§ Task to carry out
Repeat, exactly and in full, the lines of the listing below, but without any pictures.

- Opening Delimiter -

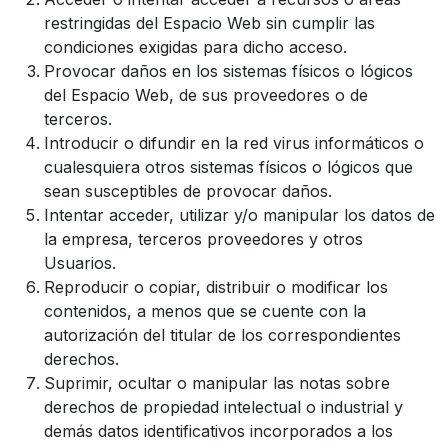
restringidas del Espacio Web sin cumplir las
condiciones exigidas para dicho acceso.
Provocar daños en los sistemas físicos o lógicos
del Espacio Web, de sus proveedores o de
terceros.
Introducir o difundir en la red virus informáticos o
cualesquiera otros sistemas físicos o lógicos que
sean susceptibles de provocar daños.
Intentar acceder, utilizar y/o manipular los datos de
la empresa, terceros proveedores y otros
Usuarios.
Reproducir o copiar, distribuir o modificar los
contenidos, a menos que se cuente con la
autorización del titular de los correspondientes
derechos.
Suprimir, ocultar o manipular las notas sobre
derechos de propiedad intelectual o industrial y
demás datos identificativos incorporados a los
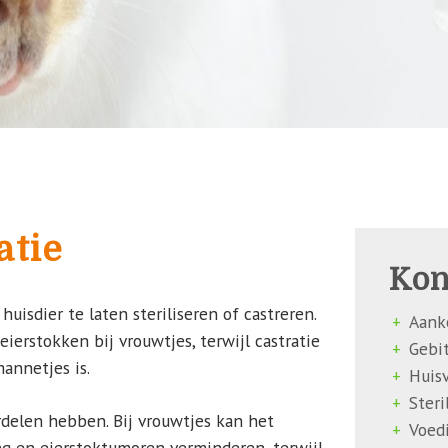
atie
Kon
huisdier te laten steriliseren of castreren.
Aank
eierstokken bij vrouwtjes, terwijl castratie
Gebi
mannetjes is.
Huis
Steri
ordelen hebben. Bij vrouwtjes kan het
Voed
ng en eierstoktumoren verminderen, terwijl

- Closing Delimiter -

§ Response area
restringidas del Espacio Web sin cumplir las
condiciones exigidas para dicho acceso.
Provocar daños en los sistemas físicos o lógicos
del Espacio Web, de sus proveedores o de
terceros.
Introducir o difundir en la red virus informáticos o
cualesquiera otros sistemas físicos o lógicos que
sean susceptibles de provocar daños.
Intentar acceder, utilizar y/o manipular los datos de
la empresa, terceros proveedores y otros
Usuarios.
Reproducir o copiar, distribuir o modificar los
contenidos, a menos que se cuente con la
autorización del titular de los correspondientes
derechos.
Suprimir, ocultar o manipular las notas sobre
derechos de propiedad intelectual o industrial y
demás datos identificativos incorporados a los
atie
Kon
huisdier te laten steriliseren of castreren.
Aank
eierstokken bij vrouwtjes, terwijl castratie
Gebi
mannetjes is.
Huis
Steri
ordelen hebben. Bij vrouwtjes kan het
Voed
ng en eierstoktumoren verminderen, terwijl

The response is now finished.